----- Texto original -----
¿Podrán las máquinas imitar la creatividad humana?

En los últimos meses hemos escuchado o leído de forma reiterada que la creatividad es una de las capacidades que las máquinas difícilmente podrán imitar […]

En los últimos meses hemos escuchado o leído de forma reiterada que la creatividad es una de las capacidades que las máquinas difícilmente podrán imitar o replicar. No hay que olvidar que esta competencia ha sido señalada en el informe “Future of Jobs Report” del Foro Económico Mundial, como una competencia esencial en el ámbito profesional para los próximos años.

De forma paralela, la automatización de tareas está en el primer peldaño de esta nueva revolución industrial, y es común ver cómo algunos almacenes y fábricas comienzan a aplicar las innovaciones tecnológicas a sus operaciones físicas, al igual que ocurre con los servicios.

En anteriores artículos, hemos destacado algunos de los sectores que están inmersos en este cambio (como el financiero, el asegurador o el alimentario, entre otros) y también qué tecnologías (exponenciales, sobre todo) están apareciendo en el ámbito empresarial (blockchain, algoritmos o chatbots, entre las más destacadas).

La primera cuestión que debemos abordar, por tanto, es analizar el potencial que tienen estas tecnologías exponenciales para sustituir (o reemplazar) a la creatividad humana. Aunque es necesario matizar que, en este caso, nos centraremos en la parte asociada a la consecución de un resultado concreto: la creación de un producto.
----- Información proporcionada -----
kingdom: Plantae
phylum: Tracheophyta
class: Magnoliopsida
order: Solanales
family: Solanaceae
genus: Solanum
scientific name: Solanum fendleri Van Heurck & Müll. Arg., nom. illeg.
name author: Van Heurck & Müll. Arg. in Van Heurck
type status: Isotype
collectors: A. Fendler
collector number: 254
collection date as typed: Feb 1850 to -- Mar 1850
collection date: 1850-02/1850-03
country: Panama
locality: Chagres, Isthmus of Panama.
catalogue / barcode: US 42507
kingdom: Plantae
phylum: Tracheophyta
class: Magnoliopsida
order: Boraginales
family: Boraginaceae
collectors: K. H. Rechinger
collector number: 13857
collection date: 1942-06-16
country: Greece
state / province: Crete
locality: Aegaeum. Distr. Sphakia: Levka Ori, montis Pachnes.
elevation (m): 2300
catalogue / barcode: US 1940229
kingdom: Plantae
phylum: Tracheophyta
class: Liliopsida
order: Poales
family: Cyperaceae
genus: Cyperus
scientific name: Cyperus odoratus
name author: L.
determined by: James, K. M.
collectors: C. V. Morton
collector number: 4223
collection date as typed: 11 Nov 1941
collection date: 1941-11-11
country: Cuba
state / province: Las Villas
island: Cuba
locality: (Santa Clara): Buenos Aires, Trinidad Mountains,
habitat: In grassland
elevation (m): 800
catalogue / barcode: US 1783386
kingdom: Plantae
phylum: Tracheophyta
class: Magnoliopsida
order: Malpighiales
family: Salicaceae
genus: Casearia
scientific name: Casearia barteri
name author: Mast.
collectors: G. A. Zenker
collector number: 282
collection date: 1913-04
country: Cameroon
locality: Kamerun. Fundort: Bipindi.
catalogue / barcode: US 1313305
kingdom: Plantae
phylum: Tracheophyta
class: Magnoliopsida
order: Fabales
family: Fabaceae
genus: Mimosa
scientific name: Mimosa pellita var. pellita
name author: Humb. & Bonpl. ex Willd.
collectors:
-----
# Preguntas
1/ En el texto sobre la creatividad humana y las máquinas, copia el tramo que va desde "De forma paralela, la" hasta "las más destacadas)." y cambia "almacenes" por "centros logísticos".
2/ Prosigue el texto sobre la creatividad humana y las máquinas a partir del punto en que termina.

# Respuestas en orden
1/
De forma paralela, la automatización de tareas está en el primer peldaño de esta nueva revolución industrial, y es común ver cómo algunos centros logísticos y fábricas comienzan a aplicar las innovaciones tecnológicas a sus operaciones físicas, al igual que ocurre con los servicios.

En anteriores artículos, hemos destacado algunos de los sectores que están inmersos en este cambio (como el financiero, el asegurador o el alimentario, entre otros) y también qué tecnologías (exponenciales, sobre todo) están apareciendo en el ámbito empresarial (blockchain, algoritmos o chatbots, entre las más destacadas).

2/
Un ejemplo: ¿podríamos imaginar la industria de la moda sin diseñadores? En la actualidad, existen algunos servicios que permiten realizar recomendaciones personalizadas basadas en las preferencias de los usuarios (incluyendo lo que comparten en redes sociales) a través de algoritmos de análisis.

Pero hace tan solo unas semanas, una de las compañías más relevantes en la industria retail online comunicó que había creado, a través de sus laboratorios de tecnología avanzada, un sistema de inteligencia artificial basado en una Red Generativa Antagónica (GAN, por sus siglas en inglés).

Este sistema se articula sobre dos redes neuronales que “conversan” y colaboran para aprender de forma profunda, a partir de millones de datos en bruto. Por tanto, estamos ante una tecnología que combina big data, reconocimiento de imágenes, aprendizaje profundo y algoritmos de análisis.

La empresa, que acaba de entrar recientemente en el mercado de la moda, afirma que su sistema será capaz, en poco tiempo, de diseñar modelos de ropa a partir del estilo de otras prendas, al aplicar sus características y patrones particulares, analizando millones de ejemplos (a través de imágenes y texto), y aplicándolo a la creación de prendas basadas en las últimas tendencias de moda.

Todo un cambio en la forma de concebir el ciclo del producto y la demanda. Competir ya no sería sólo cuestión de tiempo: también importa el ajuste entre detección de una tendencia y la creación del producto. Quién sabe si pronto otras firmas pueden presentar desarrollos tecnológicos similares que permitan transformar, por completo, la cadena de valor de toda la industria.

Como consecuencia, la generación de nuevos productos estará sometida no solo a los datos, a su estructuración e interpretación (como hasta ahora); estará centrada directamente en la creación del producto a partir del proceso descrito anteriormente.

Existen otras industrias que están aplicando sistemas GAN a su trabajo de creación. Por ejemplo, este sistema ha sido aplicado ya, con cierto éxito, a la industria del cómic, creando (dibujando) rostros de personajes a través de este mecanismo.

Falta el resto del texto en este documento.